DIÁRIO DE UM EX-EXFUMANTE
Jorge Trindade
Hoje é meu Dia 1 de ex-fumante. Tá difícil pra caramba. Resolvi criar um blog (www,fumentefede.blogspot.com.br)porque não tenho com quem desabafar. Sei que o cigarro mata e empobrece. Mas faz pouco que constatei que o fumante fede. Já cansei de anunciar a minha chegada pelo fedor. Não é preciso olhar pra trás pra saber quem está chegando. Pela catinga é o Jorge.
Ontem sofri mais o efeito físico e psíquico da falta do tabaco. Toda hora saia do PC e ia até o fumador na rua. Deixei lá uma laranja com um furinho. Quando chegava e não achava o maldito, dava uma chupada na laranja. Foram umas 4 laranjas durante o dia, 3 pacotes de amendoim, e umas balinhas. Dá nada, troco o pneumologista pelo dentista.
Hoje parece que a inquietação é mais química. O spyware que a PM Company implantou na minha nuca pede comida a todo o momento. Estou tomando uma cachaça com butiá pra ver se o bicho sossega um pouco.
Hoje parece que a inquietação é mais química. O spyware que a PM Company implantou na minha nuca pede comida a todo o momento. Estou tomando uma cachaça com butiá pra ver se o bicho sossega um pouco.
Mário Quintana disse: "Desconfie dos que não fumam. Estes não têm sentimento, não têm vida interior. O cigarro é uma maneira disfarçada de suspirar". Já estou com saudade e hoje é recém o dia 3. O que me consola é que o Mário Quintana morreu abandonado e tossindo num quarto de hotel de terceira categoria no centro de POA. Nem filhos, nem netos, nem bisnetos, nem leitores. Ninguém quer cuidar de um fumante fedorento. O fumante demora a admitir que fede. Tentei conjugar o verbo feder no presente do indicativo e não deu certo. Só os outros que fedem! Podemos até feder em conjunto. Eu sozinho "não fedo".
Hoje é o Dia 4 sem cigarro e sem recaída até o momento. Achei que só chegaria neste ponto se tivesse ajuda médica. Mas estou conseguindo, "no peito". O pior do tabagismo é a discriminação. Li no blog de uma jornalista que ela tem vontade de dar um tapa na boca de quem fuma.

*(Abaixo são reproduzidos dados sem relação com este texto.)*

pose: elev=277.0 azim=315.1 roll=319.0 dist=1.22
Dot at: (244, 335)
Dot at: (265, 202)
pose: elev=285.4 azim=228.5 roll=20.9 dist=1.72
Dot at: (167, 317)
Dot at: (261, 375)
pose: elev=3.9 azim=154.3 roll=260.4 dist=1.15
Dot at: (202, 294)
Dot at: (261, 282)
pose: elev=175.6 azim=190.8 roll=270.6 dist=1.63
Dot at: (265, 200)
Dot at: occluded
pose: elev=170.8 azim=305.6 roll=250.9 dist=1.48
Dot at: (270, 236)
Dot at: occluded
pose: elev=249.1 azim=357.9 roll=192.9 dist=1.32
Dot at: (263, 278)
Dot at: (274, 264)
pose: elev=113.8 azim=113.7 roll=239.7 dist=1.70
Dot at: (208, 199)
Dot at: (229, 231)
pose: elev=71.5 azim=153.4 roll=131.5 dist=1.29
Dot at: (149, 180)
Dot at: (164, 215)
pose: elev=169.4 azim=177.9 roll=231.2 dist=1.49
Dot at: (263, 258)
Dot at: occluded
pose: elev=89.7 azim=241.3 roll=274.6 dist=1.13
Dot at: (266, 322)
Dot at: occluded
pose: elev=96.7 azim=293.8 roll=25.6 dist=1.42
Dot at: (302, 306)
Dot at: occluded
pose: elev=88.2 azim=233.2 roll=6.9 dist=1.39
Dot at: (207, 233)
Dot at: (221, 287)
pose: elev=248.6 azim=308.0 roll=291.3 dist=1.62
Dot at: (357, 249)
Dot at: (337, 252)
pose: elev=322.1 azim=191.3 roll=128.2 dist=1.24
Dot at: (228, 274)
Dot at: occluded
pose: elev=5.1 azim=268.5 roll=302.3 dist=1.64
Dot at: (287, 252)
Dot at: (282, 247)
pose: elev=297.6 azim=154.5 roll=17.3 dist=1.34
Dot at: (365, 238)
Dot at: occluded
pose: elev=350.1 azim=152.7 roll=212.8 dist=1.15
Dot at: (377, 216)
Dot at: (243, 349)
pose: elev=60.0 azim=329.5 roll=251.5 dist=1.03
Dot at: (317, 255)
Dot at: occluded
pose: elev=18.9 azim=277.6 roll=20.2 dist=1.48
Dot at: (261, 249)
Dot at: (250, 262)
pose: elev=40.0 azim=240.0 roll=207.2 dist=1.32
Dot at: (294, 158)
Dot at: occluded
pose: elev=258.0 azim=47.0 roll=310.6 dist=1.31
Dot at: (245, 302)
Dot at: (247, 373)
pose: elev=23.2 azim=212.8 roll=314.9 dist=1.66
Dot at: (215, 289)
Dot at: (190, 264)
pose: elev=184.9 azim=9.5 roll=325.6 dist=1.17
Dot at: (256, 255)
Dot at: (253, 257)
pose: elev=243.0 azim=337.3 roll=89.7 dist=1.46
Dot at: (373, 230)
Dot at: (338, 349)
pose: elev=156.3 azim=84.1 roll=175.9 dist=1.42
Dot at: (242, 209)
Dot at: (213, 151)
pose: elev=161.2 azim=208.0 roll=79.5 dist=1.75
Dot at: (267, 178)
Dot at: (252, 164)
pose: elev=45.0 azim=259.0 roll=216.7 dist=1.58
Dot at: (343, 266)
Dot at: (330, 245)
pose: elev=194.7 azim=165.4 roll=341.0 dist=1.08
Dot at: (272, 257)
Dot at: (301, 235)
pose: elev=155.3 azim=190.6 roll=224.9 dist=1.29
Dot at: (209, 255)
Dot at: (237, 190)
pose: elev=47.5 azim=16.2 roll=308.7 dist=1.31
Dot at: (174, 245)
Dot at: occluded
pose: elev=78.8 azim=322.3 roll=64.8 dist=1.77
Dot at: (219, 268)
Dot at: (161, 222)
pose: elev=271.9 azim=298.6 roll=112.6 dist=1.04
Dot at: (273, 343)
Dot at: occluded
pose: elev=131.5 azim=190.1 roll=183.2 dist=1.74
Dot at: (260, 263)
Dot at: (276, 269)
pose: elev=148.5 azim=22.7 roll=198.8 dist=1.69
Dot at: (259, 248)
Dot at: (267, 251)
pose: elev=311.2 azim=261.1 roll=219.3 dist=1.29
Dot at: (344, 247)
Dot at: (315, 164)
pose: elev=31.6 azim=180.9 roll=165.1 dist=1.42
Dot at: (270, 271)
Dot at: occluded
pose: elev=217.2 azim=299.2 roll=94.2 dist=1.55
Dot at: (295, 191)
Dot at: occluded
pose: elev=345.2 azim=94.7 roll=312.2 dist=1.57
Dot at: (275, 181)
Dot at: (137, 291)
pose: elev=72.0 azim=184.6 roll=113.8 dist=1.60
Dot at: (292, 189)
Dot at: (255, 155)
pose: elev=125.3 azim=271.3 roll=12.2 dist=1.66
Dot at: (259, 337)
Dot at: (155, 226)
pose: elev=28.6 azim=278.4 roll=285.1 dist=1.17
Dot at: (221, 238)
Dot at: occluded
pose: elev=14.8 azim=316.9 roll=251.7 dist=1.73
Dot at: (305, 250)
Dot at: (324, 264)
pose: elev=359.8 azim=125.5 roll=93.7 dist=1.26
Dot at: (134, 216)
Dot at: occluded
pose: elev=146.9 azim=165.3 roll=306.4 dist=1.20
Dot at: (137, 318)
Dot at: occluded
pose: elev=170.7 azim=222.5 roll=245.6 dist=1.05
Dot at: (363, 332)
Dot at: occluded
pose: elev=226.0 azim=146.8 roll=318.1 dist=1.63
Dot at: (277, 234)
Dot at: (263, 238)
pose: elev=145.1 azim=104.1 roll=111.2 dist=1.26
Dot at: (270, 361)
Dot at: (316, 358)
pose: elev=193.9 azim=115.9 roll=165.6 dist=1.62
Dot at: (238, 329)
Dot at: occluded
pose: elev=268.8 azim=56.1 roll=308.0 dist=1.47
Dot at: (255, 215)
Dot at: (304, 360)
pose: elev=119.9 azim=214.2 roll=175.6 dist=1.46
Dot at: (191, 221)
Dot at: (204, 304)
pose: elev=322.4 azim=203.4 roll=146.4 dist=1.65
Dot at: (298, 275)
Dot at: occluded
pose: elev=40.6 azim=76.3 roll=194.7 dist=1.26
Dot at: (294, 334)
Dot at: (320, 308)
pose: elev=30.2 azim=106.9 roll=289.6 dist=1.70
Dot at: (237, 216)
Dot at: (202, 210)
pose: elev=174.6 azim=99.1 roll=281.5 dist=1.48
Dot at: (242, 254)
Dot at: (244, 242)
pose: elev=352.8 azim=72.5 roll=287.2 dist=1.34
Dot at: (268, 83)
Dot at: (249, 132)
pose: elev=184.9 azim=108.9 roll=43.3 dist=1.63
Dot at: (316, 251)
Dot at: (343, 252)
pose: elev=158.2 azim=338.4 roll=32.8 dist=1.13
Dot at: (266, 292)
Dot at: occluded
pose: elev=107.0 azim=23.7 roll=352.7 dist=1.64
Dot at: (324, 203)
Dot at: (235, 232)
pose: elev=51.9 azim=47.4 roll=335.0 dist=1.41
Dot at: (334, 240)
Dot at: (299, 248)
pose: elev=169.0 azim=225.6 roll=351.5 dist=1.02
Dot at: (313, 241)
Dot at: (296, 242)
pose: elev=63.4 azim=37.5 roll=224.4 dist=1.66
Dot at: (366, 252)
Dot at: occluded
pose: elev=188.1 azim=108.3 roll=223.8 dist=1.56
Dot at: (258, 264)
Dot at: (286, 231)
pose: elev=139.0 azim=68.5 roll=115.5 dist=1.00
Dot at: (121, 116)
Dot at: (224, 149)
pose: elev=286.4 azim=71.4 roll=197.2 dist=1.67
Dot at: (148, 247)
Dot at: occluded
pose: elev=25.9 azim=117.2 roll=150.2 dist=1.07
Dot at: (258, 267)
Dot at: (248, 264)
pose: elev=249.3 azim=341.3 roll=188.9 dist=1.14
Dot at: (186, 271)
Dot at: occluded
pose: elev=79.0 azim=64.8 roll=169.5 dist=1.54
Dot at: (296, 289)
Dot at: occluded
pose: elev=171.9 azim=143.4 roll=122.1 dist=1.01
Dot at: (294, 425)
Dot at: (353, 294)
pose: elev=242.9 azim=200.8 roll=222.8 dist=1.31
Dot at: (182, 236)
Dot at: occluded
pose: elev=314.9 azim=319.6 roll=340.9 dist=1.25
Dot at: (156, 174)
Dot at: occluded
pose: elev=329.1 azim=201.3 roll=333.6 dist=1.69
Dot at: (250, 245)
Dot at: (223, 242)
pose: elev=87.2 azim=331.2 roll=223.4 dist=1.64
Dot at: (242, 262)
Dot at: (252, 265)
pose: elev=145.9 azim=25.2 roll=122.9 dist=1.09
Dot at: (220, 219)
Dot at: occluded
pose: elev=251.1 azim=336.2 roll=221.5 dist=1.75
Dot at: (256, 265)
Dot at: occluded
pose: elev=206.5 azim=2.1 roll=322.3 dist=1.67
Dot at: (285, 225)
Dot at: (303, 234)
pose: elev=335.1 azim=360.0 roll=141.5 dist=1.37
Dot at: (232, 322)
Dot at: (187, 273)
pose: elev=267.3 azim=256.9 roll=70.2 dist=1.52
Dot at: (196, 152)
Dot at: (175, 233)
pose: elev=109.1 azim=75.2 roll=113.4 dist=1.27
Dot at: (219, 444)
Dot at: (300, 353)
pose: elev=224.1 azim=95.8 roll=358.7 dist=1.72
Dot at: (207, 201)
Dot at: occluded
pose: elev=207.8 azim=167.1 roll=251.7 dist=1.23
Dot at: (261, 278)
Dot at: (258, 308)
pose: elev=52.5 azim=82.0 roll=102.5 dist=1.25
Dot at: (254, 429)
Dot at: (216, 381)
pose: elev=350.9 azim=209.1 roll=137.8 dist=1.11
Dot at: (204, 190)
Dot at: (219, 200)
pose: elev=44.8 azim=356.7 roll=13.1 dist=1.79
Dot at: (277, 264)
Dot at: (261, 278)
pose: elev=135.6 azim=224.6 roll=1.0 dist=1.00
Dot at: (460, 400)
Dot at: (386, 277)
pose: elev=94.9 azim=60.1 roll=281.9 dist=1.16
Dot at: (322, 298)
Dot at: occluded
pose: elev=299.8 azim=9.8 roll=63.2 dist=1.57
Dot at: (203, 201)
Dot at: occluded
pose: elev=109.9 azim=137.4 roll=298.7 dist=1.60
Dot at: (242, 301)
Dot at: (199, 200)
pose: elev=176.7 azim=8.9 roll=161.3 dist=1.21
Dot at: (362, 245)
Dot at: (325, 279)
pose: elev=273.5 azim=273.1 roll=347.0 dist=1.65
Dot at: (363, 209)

Acho que se ela vê alguém com Mal de Parkinson tem vontade de dar tapas nas mãozinhas do coitado pra ver se elas param de tremer. E se ela vê um rengo deve ter vontade de dar uma rasteira, na perna boa. O Danilo Gentili do CQC explicou como é que se faz com aquele que reclama da fumaça do cigarro. A gente explica que ele é um fumante passivo e descreve como ocorre o processo. Algo sai do sujeito ativo e vai penetrando nas entranhas do passivo, que a princípio não percebe, mas quando quer reagir, não dá mais tempo. É como um "Estupro Gasoso".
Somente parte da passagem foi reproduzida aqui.